Bild: Während die Reichen und Mächtigen sich selber Denkmäler setzen, fristen die damaligen Anonymousse der Landstraßen und Wälder ein karges Leben.  Hin und wieder verüben sie Akte der Gerechtigkeit, die die Behörden Mord, Raub oder Diebstahl nennen. Das alles dient aber nur zur Diffamierung der Gerechtigkeitsapostel. Wenn es gilt, Gutes zu tun, strömen sie zuhauf.

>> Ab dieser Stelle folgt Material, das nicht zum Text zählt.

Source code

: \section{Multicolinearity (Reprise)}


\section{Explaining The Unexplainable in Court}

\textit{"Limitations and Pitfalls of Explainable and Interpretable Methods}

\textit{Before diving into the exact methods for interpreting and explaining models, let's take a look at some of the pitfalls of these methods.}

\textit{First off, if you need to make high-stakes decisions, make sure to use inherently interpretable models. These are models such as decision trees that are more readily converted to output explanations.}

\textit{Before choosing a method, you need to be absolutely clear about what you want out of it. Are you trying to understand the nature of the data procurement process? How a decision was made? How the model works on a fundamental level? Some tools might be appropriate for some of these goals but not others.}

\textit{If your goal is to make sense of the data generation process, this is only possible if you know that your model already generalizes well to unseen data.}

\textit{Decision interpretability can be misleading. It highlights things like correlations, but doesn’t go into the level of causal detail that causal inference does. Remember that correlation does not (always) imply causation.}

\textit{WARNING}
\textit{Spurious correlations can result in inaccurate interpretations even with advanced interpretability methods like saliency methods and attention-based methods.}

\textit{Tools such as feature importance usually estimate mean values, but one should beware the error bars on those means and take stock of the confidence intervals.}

Der Blogwart fragt an dieser Stelle entsetzt: Wie kann in 100 Jahren ein Volk derart verblöden, daß es glaubt, Zigeuner wären unschuldige Lämmchen gewesen, die lediglich wegen ihrer Folklore und Wahrsagerei angefeindet worden sind oder weil ein Herr Hitler jemanden brauchte, den er verfolgen konnte und die Kommunisten waren schon alle weggesperrt. Und wieso erhebt sich heute ein Schrei des Entsetzens, wenn vom Einsatz des Militärs im Inneren die Rede ist? Es war zu dieser Zeit normal, daß wenn die Polizeikräfte überfordert waren, Soldaten mit heranzuziehen und ihr Tod in einem solchen Einsatz war gerechtfertigter als  heute die Verteidigung Deutschlands am Hindukusch.  Und es wurde keine Militärdiktatur errichtet, weil Militär ja immerfort daran denkt, Militärdiktaturen zu errichten, weil nach dem Einsatz die Truppen wieder in die Kasernen zurückkehrten.

Daß die Bevölkerung keine Waffen mehr benötigt, wie sie unterm Kaiser noch reichlich vorhanden waren, hat uns ja Herr Schäuble erklärt. Weil, Schengen und der Wegfall der Binnengrenzen, das ist es, was das Rauben und Stehlen für die Räuber und Diebe sicherer gemacht hat. Geistig Behinderte wurden allerdings damals in Anstalten abgeschoben. Nicht auf Ministerposten.

Durch das Fehlen mitfühlender Frauenherzen in den Redaktionsstuben der Zeitungen, entfällt hier auch jegliches Barmen um die verfolgten Verbrecher, Mitleidheischen oder die Anklage gegen die Polizei, die Behörden und den Staat, die die Verbrecher erst zu Verbrechern machten, sowie der Aufforderung, jetzt endlich zu Deeskalieren, also die Waffen niederzulegen, die Verfolgten würden einsichtig dann gewiss dasselbe tun. Heute mögen wir derartige Äußerungen emotionaler Intelligenz in der Berichterstattung nicht mehr missen.